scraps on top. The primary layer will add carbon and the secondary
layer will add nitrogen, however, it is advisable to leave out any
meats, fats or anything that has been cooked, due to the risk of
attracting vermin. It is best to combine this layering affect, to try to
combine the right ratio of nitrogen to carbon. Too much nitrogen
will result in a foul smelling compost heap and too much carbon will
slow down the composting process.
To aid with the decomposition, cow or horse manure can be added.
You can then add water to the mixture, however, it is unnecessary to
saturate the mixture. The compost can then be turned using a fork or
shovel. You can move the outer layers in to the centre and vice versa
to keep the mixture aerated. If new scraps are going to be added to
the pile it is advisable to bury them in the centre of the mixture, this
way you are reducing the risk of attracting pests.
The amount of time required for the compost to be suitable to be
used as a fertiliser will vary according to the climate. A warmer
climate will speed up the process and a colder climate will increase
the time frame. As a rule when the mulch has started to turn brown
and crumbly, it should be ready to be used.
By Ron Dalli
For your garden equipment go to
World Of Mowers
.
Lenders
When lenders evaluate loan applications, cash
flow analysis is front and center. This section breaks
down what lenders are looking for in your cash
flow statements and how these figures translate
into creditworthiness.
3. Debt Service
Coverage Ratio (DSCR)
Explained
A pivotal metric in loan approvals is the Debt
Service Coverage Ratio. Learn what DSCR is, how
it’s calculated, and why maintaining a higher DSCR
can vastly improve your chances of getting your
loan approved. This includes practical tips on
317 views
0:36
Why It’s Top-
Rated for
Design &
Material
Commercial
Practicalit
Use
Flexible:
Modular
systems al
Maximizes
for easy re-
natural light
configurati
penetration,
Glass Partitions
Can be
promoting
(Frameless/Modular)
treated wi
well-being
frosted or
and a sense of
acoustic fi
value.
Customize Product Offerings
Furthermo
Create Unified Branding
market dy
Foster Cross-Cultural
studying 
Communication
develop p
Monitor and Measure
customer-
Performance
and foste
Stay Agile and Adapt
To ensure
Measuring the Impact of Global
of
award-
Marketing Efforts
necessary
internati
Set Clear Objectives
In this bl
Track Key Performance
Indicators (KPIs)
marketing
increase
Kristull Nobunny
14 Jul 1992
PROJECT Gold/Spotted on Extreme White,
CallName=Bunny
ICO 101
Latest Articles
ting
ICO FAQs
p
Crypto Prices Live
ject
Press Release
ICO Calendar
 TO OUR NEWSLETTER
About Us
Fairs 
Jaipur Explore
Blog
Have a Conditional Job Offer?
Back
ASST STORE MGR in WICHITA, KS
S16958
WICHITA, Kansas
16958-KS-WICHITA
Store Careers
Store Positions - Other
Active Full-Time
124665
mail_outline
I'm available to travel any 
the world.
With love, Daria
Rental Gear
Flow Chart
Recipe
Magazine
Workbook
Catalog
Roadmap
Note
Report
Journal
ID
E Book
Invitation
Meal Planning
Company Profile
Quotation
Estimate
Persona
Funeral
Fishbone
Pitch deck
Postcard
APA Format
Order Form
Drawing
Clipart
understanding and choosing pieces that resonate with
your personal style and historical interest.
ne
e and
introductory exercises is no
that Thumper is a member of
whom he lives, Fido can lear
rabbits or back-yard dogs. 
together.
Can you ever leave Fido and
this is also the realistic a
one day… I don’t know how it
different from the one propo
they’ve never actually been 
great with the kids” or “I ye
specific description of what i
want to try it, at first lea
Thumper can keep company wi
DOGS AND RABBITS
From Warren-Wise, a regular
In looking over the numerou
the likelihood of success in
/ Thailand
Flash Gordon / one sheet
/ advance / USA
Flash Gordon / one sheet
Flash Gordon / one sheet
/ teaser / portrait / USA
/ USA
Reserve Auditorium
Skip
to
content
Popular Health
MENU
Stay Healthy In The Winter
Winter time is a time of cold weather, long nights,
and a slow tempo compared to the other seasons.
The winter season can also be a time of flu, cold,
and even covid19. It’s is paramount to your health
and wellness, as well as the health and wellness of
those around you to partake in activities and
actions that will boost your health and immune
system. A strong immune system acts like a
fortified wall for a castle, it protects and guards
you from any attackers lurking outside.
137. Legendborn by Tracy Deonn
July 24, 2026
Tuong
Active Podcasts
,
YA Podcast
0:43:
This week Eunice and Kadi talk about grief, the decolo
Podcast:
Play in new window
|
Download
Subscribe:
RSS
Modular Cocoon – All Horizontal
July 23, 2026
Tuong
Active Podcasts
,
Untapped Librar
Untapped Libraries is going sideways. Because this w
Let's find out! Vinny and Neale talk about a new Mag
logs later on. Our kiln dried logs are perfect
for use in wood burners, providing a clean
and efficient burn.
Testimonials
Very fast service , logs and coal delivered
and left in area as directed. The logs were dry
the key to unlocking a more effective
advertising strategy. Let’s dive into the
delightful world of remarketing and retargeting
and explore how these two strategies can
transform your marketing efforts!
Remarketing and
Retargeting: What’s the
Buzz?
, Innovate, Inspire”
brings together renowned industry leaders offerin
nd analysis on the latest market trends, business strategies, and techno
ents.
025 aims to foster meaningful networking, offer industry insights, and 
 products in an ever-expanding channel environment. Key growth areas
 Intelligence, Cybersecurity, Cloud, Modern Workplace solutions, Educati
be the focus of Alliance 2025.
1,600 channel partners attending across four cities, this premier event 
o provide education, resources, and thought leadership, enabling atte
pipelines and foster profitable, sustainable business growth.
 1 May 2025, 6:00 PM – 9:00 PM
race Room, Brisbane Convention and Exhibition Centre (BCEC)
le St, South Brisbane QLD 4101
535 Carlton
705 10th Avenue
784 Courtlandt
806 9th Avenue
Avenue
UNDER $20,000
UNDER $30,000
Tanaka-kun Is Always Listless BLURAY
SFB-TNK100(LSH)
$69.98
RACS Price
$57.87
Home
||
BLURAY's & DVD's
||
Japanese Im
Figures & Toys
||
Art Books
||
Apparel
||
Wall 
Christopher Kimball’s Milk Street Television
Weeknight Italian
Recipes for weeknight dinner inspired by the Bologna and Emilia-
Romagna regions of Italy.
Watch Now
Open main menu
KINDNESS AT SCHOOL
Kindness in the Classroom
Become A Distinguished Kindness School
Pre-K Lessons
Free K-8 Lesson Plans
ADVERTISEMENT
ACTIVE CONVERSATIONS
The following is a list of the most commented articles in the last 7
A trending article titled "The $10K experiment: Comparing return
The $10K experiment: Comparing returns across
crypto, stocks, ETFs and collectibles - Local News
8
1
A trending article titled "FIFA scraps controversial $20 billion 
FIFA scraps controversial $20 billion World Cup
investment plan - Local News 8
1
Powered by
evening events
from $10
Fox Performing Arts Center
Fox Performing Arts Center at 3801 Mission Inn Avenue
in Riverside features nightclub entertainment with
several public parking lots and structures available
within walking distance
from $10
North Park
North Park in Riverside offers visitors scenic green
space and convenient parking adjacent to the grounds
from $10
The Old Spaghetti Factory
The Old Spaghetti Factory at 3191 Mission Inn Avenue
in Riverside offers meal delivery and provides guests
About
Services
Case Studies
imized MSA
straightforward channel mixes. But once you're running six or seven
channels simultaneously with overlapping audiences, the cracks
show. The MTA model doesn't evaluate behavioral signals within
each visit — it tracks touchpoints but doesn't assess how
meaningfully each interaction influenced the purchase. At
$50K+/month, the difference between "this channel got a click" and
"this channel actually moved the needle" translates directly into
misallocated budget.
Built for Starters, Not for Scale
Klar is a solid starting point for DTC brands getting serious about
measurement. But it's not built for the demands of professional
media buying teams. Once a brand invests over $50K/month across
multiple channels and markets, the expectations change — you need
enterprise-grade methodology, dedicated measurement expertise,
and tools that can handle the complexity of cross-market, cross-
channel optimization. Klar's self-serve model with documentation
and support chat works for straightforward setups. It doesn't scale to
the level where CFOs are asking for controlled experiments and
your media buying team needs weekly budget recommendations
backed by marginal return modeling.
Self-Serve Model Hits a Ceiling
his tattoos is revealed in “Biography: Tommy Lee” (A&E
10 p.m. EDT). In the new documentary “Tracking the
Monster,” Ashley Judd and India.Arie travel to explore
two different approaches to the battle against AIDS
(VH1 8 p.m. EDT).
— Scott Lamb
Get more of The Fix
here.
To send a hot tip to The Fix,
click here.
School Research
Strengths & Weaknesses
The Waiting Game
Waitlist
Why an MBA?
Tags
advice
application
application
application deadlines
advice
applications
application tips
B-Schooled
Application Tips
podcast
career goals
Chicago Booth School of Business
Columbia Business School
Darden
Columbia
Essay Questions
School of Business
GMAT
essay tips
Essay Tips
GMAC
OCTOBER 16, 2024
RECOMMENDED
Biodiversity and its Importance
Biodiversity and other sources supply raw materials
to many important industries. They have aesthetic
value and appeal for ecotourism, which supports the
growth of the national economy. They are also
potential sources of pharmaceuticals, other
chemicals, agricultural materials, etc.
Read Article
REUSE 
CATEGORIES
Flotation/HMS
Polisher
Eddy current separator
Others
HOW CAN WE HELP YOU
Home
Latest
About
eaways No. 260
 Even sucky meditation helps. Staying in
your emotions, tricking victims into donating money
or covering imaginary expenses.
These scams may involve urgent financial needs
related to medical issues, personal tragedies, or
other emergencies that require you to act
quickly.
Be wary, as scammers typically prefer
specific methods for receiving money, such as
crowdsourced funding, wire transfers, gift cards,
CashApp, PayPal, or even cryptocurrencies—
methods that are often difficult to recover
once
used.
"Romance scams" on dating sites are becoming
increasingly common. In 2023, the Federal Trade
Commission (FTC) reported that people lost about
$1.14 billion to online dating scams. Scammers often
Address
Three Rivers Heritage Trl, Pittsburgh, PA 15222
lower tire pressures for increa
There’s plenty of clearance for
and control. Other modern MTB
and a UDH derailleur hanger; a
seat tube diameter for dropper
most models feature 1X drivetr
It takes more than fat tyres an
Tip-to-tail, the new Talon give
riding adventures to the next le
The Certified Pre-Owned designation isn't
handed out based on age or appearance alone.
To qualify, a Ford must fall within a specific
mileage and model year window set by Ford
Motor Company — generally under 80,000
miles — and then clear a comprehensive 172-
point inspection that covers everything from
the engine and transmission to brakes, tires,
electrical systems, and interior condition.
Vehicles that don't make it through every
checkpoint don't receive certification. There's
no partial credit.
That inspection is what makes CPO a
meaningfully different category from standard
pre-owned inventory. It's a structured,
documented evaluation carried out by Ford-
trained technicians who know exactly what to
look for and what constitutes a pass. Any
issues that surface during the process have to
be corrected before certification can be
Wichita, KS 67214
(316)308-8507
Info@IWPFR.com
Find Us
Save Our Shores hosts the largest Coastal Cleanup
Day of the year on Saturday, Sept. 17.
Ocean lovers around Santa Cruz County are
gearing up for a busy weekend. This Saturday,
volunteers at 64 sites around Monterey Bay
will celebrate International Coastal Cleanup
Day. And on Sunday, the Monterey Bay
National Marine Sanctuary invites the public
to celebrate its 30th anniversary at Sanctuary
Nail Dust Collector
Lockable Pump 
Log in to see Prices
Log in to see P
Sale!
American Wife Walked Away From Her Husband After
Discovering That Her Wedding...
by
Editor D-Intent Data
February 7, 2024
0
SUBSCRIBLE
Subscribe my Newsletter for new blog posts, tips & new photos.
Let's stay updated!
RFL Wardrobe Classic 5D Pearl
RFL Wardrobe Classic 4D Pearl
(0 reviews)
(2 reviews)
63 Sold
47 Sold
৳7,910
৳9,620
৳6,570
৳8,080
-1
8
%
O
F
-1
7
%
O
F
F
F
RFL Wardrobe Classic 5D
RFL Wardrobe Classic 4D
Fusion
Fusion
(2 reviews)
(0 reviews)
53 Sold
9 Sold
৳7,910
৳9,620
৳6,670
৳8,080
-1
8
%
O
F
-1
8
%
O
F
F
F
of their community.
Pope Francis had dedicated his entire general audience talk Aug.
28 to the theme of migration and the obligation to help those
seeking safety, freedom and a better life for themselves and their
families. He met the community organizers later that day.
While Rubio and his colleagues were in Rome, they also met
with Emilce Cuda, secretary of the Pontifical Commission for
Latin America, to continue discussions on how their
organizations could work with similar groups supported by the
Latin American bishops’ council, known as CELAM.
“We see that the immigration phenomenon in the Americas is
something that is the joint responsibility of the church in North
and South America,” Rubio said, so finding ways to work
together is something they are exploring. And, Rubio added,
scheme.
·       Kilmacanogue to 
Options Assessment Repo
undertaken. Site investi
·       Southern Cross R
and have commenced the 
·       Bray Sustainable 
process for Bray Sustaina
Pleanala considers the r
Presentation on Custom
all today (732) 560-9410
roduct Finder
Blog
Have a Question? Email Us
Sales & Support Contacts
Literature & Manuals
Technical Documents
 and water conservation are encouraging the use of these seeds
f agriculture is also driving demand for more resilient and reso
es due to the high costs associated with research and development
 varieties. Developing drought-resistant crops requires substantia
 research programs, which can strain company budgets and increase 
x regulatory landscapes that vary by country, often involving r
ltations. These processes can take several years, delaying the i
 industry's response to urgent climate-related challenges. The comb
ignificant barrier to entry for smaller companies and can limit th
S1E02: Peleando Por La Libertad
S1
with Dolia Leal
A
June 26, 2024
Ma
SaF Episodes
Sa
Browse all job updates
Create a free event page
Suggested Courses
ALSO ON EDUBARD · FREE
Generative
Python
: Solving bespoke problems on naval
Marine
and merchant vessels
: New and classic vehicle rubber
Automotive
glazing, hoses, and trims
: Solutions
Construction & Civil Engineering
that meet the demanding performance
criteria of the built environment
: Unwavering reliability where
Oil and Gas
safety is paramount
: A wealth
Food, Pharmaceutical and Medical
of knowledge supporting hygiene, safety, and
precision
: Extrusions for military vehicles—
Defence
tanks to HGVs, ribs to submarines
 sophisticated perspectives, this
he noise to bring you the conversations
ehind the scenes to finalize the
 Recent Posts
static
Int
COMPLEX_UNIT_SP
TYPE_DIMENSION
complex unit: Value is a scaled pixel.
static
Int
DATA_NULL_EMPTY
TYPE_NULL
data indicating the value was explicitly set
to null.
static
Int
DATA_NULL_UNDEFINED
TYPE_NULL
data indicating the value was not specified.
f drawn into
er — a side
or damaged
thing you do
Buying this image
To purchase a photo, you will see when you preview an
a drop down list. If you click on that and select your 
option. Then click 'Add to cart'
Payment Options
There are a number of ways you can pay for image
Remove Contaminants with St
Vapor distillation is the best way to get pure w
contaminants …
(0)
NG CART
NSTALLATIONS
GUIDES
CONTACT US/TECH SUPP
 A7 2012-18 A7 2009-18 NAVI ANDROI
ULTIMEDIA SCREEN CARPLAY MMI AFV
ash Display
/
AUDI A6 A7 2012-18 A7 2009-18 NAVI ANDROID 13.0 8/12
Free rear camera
· · · ·
▶ _Request_: Please give the number of lines in the entries above that hold "combine", with no other text.

▶ _Solution for this problem_: 2